== FRAGMENT ==

The Casanovas – Terra Casanova
|Hier moet je even op kauwen. Voor het maken van ‘Terra Casanova’ liet het trio zich inspireren door werk van Blue Öyster Cult, Kiss, Cheap Trick en The Stooges. Sterker: de plaat is een optelsom – het staat er echt – van humor, levensomstandigheden en het werk van voornoemde bands. Wow, dan zet je als band toch wel verwachtingen neer. Eerlijk is eerlijk: Terra Casanova is een degelijke rockplaat. Recht toe, recht aan. Meer is het beslist niet. En eerlijk is eerlijk – ook maar de minste vergelijking met Kiss of Cheap Trick is ronduit pretentieus. De mannen kunnen niet in de schaduw staan van hun eigen helden. Laat dat ook vooral gezegd zijn.
Maar goed, de band rond frontman Tommy Boyce levert met deze schijf een werkje af waar eigenlijk niemand zich echt
aan kan storen. Het werd overigens ook wel weer eens tijd. De laatste plaat van de Aussies dateert al weer van negen jaar terug. Daarna tourde de band met Mötley Crüe, the Datsuns, Motörhead en The Black Crowes. Daarmee bouwden The Casanovas aan een uitstekende live-reputatie, maar het grote succes bleef al die jaren uit. Die laatste plaat, ‘All Night Long’, flopte. Tot overmaat van ramp werd Boyce ziek, zodat het geduld van de fans dus tot eind juli op de proef werd gesteld.
Boyce laat zich op Terra Casanova ondersteunen door Damien Campbell op bas en “Jaws” Stanley op de drums. Volgens Boyce zelf heeft de band geprobeerd om ‘kwalitatief rijkere songs’ te schrijven, maar wel met een rauwer randje dan op voorgaand werk. Kwalitatief rijker. Hum. Nog iets om even op te kauwen. Het betekent vooral herkenbare riffs, strakke vierkwarts-ritmes en refreintjes die je na één luisterbeurt heerlijk mee kunt lallen. Dat je met zulks heel ver kunt komen, hebben tal van namen al bewezen, namen die The Casanovas dan ook als invloed benoemen. Erg origineel is het echter allemaal niet. Zoals gezegd is het een plaat waaraan niemand zich echt zal storen, maar of dat een verdienste is, laat zich betwijfelen.

===
== AANGELEVERDE GEGEVENS ==

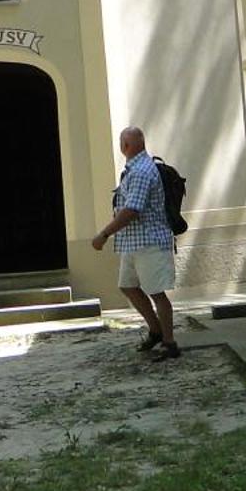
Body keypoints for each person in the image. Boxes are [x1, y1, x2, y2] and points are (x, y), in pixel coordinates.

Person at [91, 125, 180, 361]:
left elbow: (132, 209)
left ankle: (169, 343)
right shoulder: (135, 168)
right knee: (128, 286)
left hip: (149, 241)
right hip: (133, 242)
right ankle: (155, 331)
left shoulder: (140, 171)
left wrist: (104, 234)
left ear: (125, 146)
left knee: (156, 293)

===
== AANGELEVERDE GEGEVENS ==

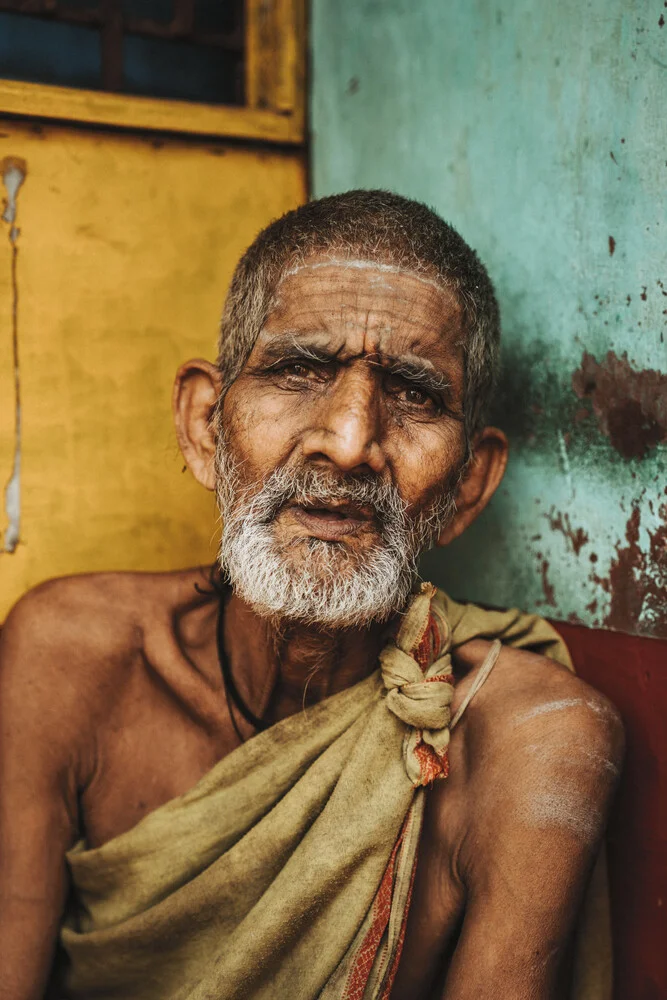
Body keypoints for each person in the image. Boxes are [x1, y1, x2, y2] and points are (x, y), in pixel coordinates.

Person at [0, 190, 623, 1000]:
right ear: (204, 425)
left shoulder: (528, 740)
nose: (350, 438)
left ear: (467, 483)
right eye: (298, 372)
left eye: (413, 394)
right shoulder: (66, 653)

===

LIJST VAN OPDRACHTEN:
[1] Kopieer uit de recensie woordelijk alles vanaf "Boyce laat zich" tot en met "laat zich betwijfelen.".
[2] Geef voor elke bewering aan of zij met de recensie overeenstemt, met ja of nee en de doorslaggevende woorden uit de recensie letterlijk geciteerd: (a) De vorige plaat van de band, ‘All Night Long’, werd een succes. (b) Op Terra Casanova speelt Damien Campbell bas. (c) De vorige plaat van de band verscheen vijf jaar eerder.

ANTWOORDEN:
[1]
Boyce laat zich op Terra Casanova ondersteunen door Damien Campbell op bas en “Jaws” Stanley op de drums. Volgens Boyce zelf heeft de band geprobeerd om ‘kwalitatief rijkere songs’ te schrijven, maar wel met een rauwer randje dan op voorgaand werk. Kwalitatief rijker. Hum. Nog iets om even op te kauwen. Het betekent vooral herkenbare riffs, strakke vierkwarts-ritmes en refreintjes die je na één luisterbeurt heerlijk mee kunt lallen. Dat je met zulks heel ver kunt komen, hebben tal van namen al bewezen, namen die The Casanovas dan ook als invloed benoemen. Erg origineel is het echter allemaal niet. Zoals gezegd is het een plaat waaraan niemand zich echt zal storen, maar of dat een verdienste is, laat zich betwijfelen.

[2]
(a) Nee: "Die laatste plaat, ‘All Night Long’, flopte."
(b) Ja: "Boyce laat zich op Terra Casanova ondersteunen door Damien Campbell op bas"
(c) Nee: "De laatste plaat van de Aussies dateert al weer van negen jaar terug."